What I find fascinating is how much has shifted in just four years.

The updated Global Code unsurprisingly now explicitly references Artificial Intelligence, data technologies, climate responsibility, systemic injustice, unconscious bias and even the responsibility to examine bias in our own communication. It expects ethical dilemmas — including those arising from AI — to be brought into supervision.

That is a significant widening of scope.

Earlier versions focused primarily on the coaching relationship itself: confidentiality, competence, boundaries. Those foundations remain. But the 2025 update recognises something bigger — that coaching does not happen in a vacuum.

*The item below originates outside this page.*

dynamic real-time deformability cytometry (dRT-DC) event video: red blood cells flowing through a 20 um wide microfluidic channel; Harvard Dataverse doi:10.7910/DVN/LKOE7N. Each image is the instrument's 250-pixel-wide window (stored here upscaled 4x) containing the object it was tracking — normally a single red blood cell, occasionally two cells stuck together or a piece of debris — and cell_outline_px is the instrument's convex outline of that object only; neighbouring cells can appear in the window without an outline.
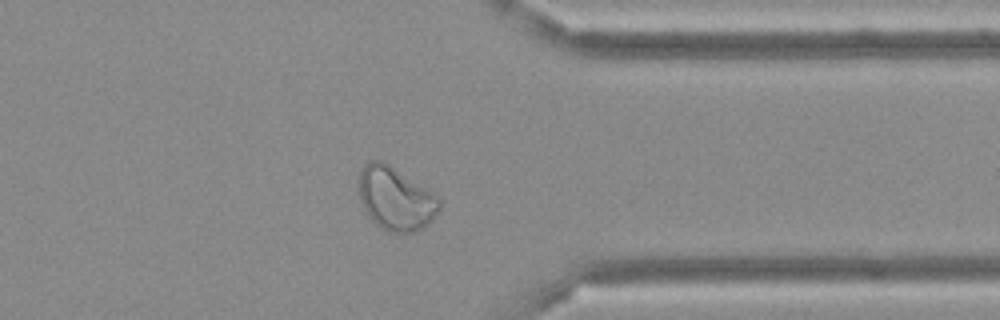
{"species": "Egyptian fruit bat (a non-hibernating species)", "species_latin": "Rousettus aegyptiacus", "temperature_condition": "cold", "stored_images_in_passage": 48, "camera_frame_rate_fps": 3000, "um_per_image_px": 0.085, "frame": {"image": 1, "passage_image": 38, "time_ms": 12.333, "image_size_px": [1000, 320], "cell_outline_px": [[440, 208], [432, 220], [428, 224], [416, 232], [388, 232], [376, 224], [368, 216], [360, 200], [356, 188], [360, 172], [364, 164], [368, 160], [384, 160], [432, 192], [440, 200]], "centroid_in_image_um": [33.58, 16.86], "position_along_channel_um": 377.8, "area_um2": 30.0}}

It happens in a digital, data-driven, socially complex world.

And let’s be honest: the coaching world is currently buzzing about AI. Will it replace us? Augment us? Democratise access? Devalue the human element? There’s excitement, anxiety and a fair amount of noise.

The updated Code quietly steps into that debate and says: whatever happens, ethics must lead.

That feels both necessary and reassuring.

A shared global view

One of the strengths of this Code is that it isn’t owned by one association. EMCC, ICF, AC and other major professional bodies all subscribe to this shared framework. As an EMCC member of many years, I value that alignment.

Coaching is not statutorily regulated in most countries. Which means professional credibility depends heavily on self-regulation. A shared global code signals maturity. It tells clients and organisations that we take accountability seriously.

My reflection

For me, the most important part isn’t just what’s written in the document. It’s how we engage with it. How we reflect on ethics. How we notice our own assumptions. How we respond when technology moves faster than regulation. How we remain conscious of power, bias and impact.

In a rapidly changing world, we cannot outsource ethics to a PDF. We have to actively practise them.

Ethics are not static rules to sign and forget. They are a living discipline. A reflective practice. A commitment to continually asking, “Is this aligned with my values? Is this in the best interests of those I serve? Am I aware of my blind spots?”

The fact that this Code has evolved so noticeably in just four years tells us something important: the world is not standing still and neither should we.